MINNEAPOLIS — Props to the fans.
Anthony Davis knows he has his supporters to thank for receiving the starting nod for the Western Conference in next month’s NBA All-Star Game.
The New Orleans Pelicans power forward tallied 1,369,911 votes, which is the third highest among all the players.
“It’s all the fans,” said Davis, after his team’s morning shootaround before the Pelicans took on the Minnesota Timberwolves on Friday. “I have a lot of fans support, and I’m just trying to get better each and every day, each and every game to go out there and do what the fans expect. I’m glad people are starting to see what the coaches and the players, my teammates (have) seen since Day 1.”
This will mark Davis’ second All-Star appearance in his first two seasons in the league. He was named to last year’s squad as a reserve to replace Los Angeles Lakers’ Kobe Bryant, who was injured.
Davis doesn’t feel there is much of a difference between being an All-Star starter and a reserve.
“All-Star is an All-Star.
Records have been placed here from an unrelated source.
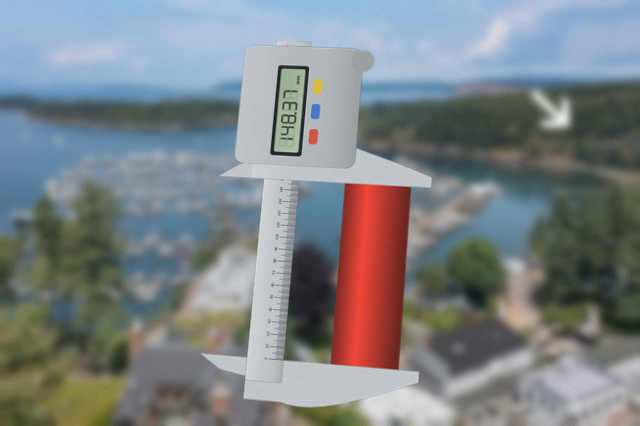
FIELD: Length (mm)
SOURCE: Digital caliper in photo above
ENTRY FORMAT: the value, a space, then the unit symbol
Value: 148.37 mm
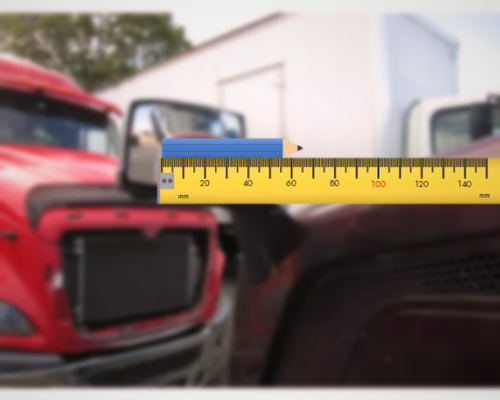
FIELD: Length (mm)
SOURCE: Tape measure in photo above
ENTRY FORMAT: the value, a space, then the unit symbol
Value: 65 mm
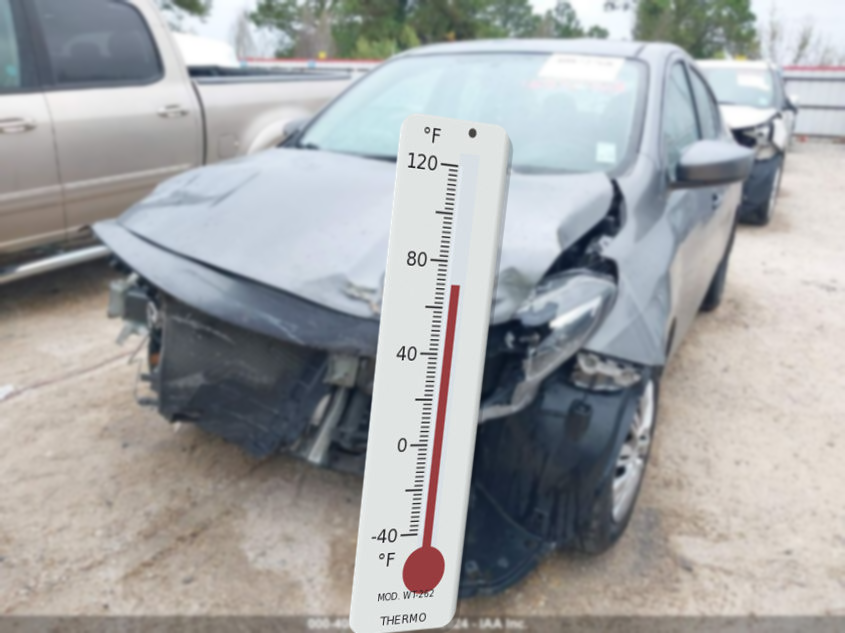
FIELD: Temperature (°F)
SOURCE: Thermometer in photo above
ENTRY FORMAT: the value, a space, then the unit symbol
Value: 70 °F
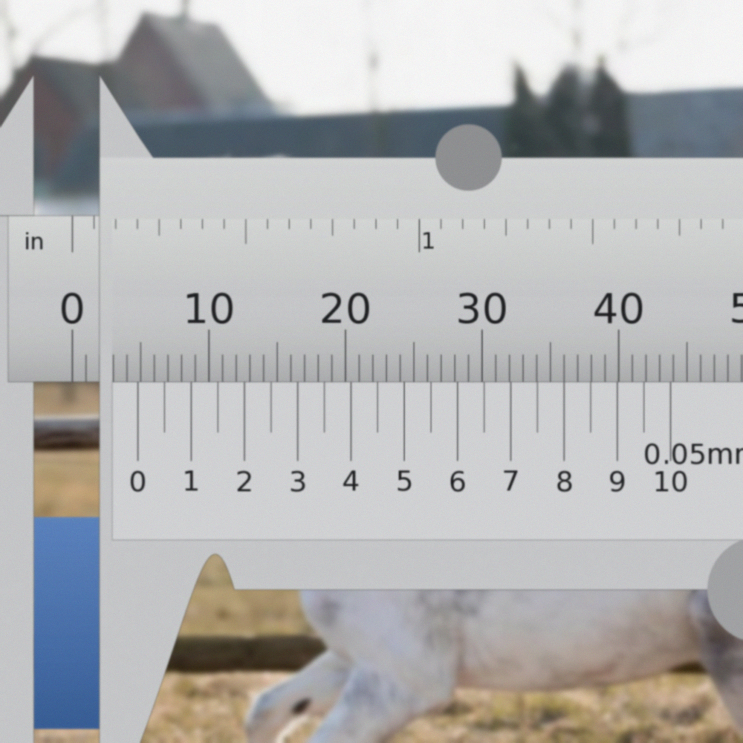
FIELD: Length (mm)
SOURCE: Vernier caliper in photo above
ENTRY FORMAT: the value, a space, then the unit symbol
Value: 4.8 mm
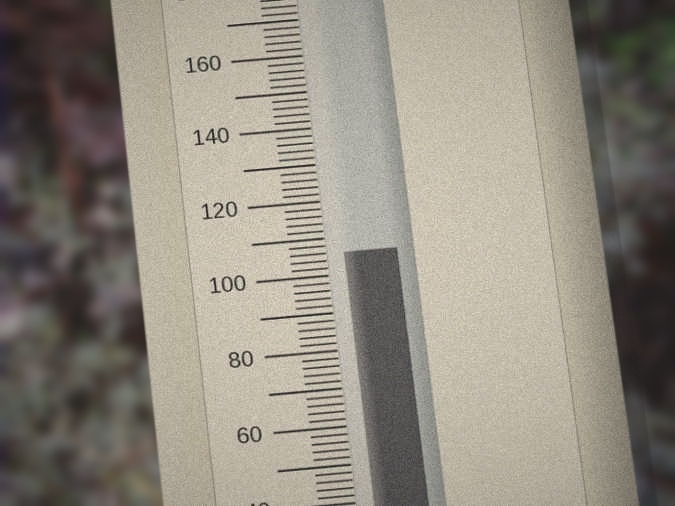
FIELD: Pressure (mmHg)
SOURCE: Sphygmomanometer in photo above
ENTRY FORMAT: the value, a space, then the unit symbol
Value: 106 mmHg
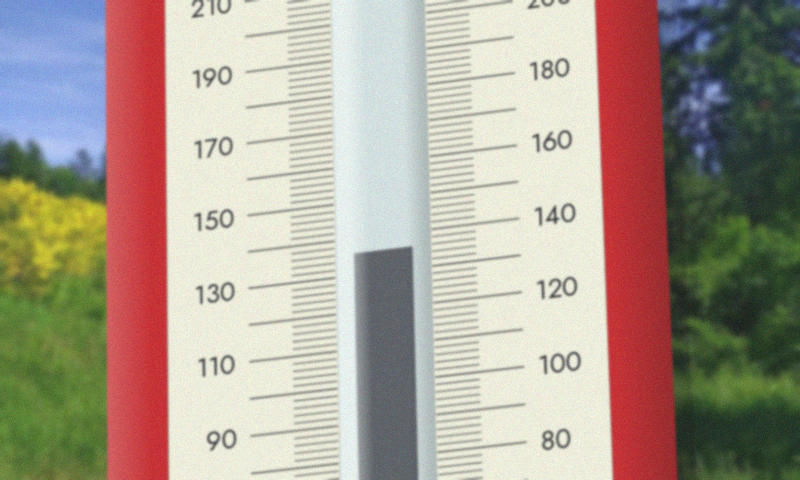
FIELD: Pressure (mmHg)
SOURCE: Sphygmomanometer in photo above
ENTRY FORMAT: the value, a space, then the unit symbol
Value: 136 mmHg
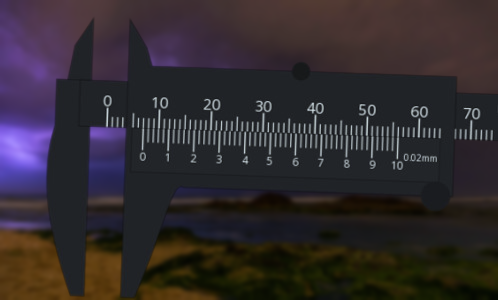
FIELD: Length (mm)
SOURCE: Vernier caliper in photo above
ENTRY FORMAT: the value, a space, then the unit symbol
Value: 7.0 mm
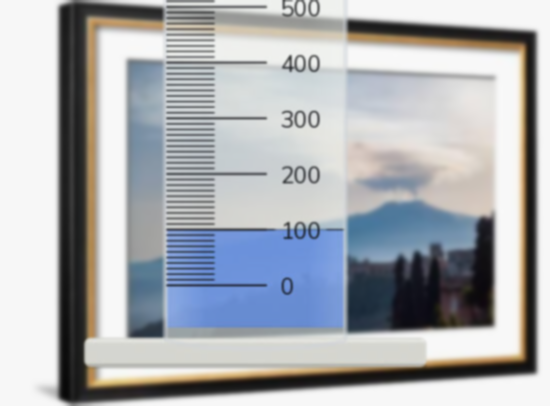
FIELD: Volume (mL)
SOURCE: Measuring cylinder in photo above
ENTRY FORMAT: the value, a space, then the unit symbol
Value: 100 mL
That’s definitely a blessing,” Davis said. “Just being an All-Star, starter or reserve, as long as you get that opportunity to play on Sunday with some incredible guys; they’re the best players on the planet. I didn’t get voted in last year, so I think it’s kind of different for me just in that situation.
“It wasn’t, ‘OK, I have to do it; I have to be a starter.’ It was just, ‘I’m going to go out there and play, and if it happens, it happens.’ I’m just excited to be in that game.”
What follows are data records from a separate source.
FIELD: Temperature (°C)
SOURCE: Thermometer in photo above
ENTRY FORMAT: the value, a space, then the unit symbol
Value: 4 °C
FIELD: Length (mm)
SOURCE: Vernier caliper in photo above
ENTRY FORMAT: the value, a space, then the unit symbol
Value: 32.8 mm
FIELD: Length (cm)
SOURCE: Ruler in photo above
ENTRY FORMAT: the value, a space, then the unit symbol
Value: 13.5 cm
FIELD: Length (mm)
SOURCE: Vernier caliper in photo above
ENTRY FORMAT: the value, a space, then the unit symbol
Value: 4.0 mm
In his first All-Star Game last season, Davis played 9 minutes, 35 seconds and racked up 10 points on 5-for-6 shooting. He also had two steals and one rebound.
Davis is currently the third-leading scorer in the NBA at 24.3 points per game. He’s also tied for 10th in rebounds (10.4 per game) and is tops in the league in blocks (2.95).
Even with all his accolades over the years — two gold medals with Team USA and two All-Star appearances — the 21-year-old Davis tends to stay even keeled.
“Just humble. I just know as easy as all this came to me, it can easily go away,” Davis said. “I try to remain humble. Guys around me who make sure that I stay humble and keep me grounded. ... That’s the best thing you can ask for when guys are not pumping your head up, saying, you’re this, you’re that — by telling you want you need to hear, instead of what you want to hear.”
Rookie phenom turning it up
Andrew Wiggins had a slow start, but he has sure turned it on of late.
The Minnesota Timberwolves rookie guard is averaging 20 points per night in the last 13 games. He scored a career-high 31 points to along with nine rebounds and three blocks in a win at Denver on Jan. 17.
Wiggins, the top overall selection in last year’s draft, is now averaging an NBA rookie-best 15.1 points per game.
Pelicans coach Monty Williams has taken notice of Wiggins’ improved play.
“He’s a really good player,” Williams said. “All the pressure that goes with being a No. 1 pick, starting to see him play at a really high level the last 20 games or so. It just takes time for young guys, and he’s a tremendous athlete, you know he’s going to improve if he works at it. They should be happy to have him here.”